Unfortunately for the Enterprise IT Leader, this is no cause for celebration. While the board and the CEO support IT to the hilt, the support often ends at budgetary sanctions and encouragement. The board and CEO understand that many IT initiatives take a year or a couple of years to deliver results and that dovetails in quite nicely with the strategic vision that the board has, which is usually long-term too.

But on the ground, what makes the difference between success and failure is user acceptance. Mid-management has a huge role to play here since a vast majority of users directly report into this management layer. However, mid-management doesn’t operate at the strategic vision level, concerned as they are with day-to-day issues, which lead to quarterly results, half-yearly results and at best annual results.

Anything beyond this leads to a lack of interest and as a result IT suffers.
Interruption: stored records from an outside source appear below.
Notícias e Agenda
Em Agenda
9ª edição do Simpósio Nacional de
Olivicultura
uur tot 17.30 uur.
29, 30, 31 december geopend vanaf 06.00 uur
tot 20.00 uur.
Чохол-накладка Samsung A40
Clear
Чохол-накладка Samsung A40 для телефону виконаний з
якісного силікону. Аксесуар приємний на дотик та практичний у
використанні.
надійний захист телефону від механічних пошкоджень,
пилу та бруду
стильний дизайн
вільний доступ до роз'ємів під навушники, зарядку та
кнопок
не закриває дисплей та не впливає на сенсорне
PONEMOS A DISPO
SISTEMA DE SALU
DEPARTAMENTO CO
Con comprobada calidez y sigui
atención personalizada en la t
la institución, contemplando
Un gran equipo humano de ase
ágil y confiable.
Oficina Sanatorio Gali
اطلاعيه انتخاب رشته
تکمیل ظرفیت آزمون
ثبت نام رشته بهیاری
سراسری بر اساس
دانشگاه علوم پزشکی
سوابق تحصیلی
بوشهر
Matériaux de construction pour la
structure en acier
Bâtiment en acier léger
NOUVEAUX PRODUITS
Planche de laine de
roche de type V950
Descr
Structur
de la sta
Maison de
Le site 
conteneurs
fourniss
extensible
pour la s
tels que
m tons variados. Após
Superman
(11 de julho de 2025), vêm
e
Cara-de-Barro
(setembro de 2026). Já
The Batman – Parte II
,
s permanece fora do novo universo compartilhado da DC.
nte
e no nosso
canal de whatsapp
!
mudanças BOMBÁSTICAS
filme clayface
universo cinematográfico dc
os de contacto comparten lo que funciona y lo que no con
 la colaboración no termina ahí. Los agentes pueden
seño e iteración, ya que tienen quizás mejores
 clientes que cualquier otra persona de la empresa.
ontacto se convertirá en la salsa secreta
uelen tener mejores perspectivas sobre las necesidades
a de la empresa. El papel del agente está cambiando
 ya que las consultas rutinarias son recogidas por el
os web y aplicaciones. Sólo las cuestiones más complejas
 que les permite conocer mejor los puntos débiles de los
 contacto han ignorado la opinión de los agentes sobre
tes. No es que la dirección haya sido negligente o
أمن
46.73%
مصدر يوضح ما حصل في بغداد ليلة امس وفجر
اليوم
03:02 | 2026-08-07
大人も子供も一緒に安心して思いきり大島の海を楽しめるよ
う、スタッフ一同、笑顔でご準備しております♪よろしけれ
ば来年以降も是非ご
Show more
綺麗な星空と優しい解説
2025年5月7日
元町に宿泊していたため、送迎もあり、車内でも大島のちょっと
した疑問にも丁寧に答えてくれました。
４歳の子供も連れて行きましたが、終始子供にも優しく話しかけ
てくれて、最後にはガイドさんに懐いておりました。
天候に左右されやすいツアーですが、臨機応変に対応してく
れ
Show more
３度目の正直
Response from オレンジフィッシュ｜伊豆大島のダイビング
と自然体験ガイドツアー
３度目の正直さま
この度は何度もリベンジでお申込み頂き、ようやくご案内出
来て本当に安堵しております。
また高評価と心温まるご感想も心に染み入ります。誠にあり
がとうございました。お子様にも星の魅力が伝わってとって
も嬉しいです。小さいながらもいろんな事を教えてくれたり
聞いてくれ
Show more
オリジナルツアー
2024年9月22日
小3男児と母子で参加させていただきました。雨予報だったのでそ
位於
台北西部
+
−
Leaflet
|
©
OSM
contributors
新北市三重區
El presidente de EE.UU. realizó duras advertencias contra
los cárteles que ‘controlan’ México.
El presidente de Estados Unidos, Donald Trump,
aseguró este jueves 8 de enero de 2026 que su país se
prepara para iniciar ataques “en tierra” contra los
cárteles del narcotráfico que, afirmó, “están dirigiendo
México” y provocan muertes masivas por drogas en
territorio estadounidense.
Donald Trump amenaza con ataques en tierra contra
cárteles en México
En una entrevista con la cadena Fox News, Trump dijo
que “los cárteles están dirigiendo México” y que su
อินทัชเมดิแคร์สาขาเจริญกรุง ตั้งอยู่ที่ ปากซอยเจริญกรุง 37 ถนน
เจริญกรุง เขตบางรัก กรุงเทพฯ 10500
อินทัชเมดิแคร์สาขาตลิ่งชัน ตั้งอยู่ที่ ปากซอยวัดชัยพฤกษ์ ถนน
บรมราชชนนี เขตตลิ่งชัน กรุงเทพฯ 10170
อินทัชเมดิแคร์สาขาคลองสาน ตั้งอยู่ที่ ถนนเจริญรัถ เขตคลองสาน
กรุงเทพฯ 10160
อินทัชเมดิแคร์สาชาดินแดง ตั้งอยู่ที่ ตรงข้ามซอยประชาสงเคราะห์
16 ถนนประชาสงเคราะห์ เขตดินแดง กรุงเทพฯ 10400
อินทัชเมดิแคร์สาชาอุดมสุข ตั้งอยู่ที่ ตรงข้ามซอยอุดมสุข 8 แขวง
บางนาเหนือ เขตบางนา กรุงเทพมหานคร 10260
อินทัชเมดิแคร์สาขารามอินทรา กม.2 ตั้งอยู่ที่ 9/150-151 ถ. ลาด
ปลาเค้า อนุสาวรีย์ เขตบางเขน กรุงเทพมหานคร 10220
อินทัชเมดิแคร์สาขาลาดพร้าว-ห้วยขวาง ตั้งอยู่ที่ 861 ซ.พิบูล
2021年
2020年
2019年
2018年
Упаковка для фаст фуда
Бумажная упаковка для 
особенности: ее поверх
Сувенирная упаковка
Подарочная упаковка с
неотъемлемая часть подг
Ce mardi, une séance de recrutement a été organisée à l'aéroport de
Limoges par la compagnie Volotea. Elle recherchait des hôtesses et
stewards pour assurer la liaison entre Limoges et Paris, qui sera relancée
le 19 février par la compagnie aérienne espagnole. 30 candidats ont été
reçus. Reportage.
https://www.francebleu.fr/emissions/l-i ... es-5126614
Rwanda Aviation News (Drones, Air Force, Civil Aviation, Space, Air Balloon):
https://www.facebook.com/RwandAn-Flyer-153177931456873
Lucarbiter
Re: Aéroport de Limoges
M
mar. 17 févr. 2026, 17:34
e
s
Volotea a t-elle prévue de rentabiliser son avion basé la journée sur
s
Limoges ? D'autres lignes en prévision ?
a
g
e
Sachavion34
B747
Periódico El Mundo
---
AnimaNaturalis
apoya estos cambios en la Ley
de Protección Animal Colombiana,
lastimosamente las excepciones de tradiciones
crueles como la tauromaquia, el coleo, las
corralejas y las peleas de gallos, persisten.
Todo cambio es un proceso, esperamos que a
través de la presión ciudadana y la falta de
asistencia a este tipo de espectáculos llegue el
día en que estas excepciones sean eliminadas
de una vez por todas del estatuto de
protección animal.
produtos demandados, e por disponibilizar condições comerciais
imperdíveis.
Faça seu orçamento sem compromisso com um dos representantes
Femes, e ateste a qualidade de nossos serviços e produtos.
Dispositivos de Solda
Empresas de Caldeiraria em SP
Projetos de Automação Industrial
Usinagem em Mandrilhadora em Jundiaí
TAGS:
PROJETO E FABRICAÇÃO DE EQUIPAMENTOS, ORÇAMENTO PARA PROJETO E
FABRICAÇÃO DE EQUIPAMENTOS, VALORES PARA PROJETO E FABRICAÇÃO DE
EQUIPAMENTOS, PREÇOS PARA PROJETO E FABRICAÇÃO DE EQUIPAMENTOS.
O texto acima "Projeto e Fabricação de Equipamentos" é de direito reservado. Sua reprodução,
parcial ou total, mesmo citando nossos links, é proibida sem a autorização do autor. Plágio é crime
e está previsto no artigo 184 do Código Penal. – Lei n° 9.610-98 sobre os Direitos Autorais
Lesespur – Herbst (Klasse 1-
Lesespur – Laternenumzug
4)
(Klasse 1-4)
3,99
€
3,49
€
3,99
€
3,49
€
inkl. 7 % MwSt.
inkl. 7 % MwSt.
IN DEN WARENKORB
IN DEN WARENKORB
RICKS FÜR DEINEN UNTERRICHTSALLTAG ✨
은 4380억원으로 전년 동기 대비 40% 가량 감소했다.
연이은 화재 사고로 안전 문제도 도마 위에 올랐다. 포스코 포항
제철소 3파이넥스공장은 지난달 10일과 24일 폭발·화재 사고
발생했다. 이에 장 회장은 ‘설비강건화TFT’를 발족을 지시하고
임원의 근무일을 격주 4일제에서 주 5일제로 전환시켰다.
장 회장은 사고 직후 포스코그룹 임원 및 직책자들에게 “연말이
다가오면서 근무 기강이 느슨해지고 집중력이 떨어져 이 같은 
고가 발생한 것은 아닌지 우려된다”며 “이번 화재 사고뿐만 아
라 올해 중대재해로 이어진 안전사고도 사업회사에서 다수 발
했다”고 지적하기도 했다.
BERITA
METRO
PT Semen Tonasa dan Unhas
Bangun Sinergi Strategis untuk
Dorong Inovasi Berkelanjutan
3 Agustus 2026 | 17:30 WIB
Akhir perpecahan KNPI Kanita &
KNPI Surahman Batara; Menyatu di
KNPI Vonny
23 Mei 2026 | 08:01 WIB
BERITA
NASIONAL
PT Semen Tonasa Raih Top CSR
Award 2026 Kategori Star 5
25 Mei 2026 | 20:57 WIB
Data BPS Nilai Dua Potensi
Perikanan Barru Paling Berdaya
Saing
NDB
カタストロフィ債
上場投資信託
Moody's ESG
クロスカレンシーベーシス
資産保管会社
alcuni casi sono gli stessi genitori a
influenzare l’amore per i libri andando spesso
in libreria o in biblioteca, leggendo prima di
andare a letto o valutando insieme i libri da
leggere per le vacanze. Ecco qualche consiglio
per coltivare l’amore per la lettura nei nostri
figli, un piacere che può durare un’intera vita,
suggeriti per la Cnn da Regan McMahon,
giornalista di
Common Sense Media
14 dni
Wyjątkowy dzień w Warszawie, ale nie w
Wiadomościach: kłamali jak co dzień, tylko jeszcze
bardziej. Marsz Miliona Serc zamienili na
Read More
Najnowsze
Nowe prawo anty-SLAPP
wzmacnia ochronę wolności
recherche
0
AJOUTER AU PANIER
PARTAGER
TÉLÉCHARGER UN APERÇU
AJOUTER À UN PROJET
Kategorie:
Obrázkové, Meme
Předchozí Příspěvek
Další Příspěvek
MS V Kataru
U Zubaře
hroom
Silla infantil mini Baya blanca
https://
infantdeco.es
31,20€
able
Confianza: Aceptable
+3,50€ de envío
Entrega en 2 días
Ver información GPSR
Implementations are delayed because of lack of support, functional managers nominated to be part of committees overseeing IT implementations don’t seem very interested and even when implementations are completed, there is user resistance to change and this results in even more frustration for the Enterprise IT Leader.

How do Enterprise IT Leaders tackle this issue? Since this is a mindset issue, pat answers that say ‘training’ and so on are obviously not meaningful solutions.

I think, the key here is building a people-friendly face to IT. Enterprise IT Leaders and their subordinates are technologists and often geeks and as a result, people-friendliness comes much lower on their priority list as compared to ensuring that systems are shipshape and humming along like clockwork. Unfortunately, while this brings about greater efficiency, it doesn’t win anyone friends, especially at the mid-management layer.

One suggestion would be, that Enterprise IT Leaders get their subordinates involved in building active networks and communities of practice with other functional mid-management heads. Helping IT mid-management co-ordinate better with functional mid-management will build and facilitate a collaborative culture and will yield results in the form of greater functional mid-management support for IT. Also, mid-management needs to be educated about the strategic importance of IT and benefits need to be demonstrated to build confidence and reduce resistance to change.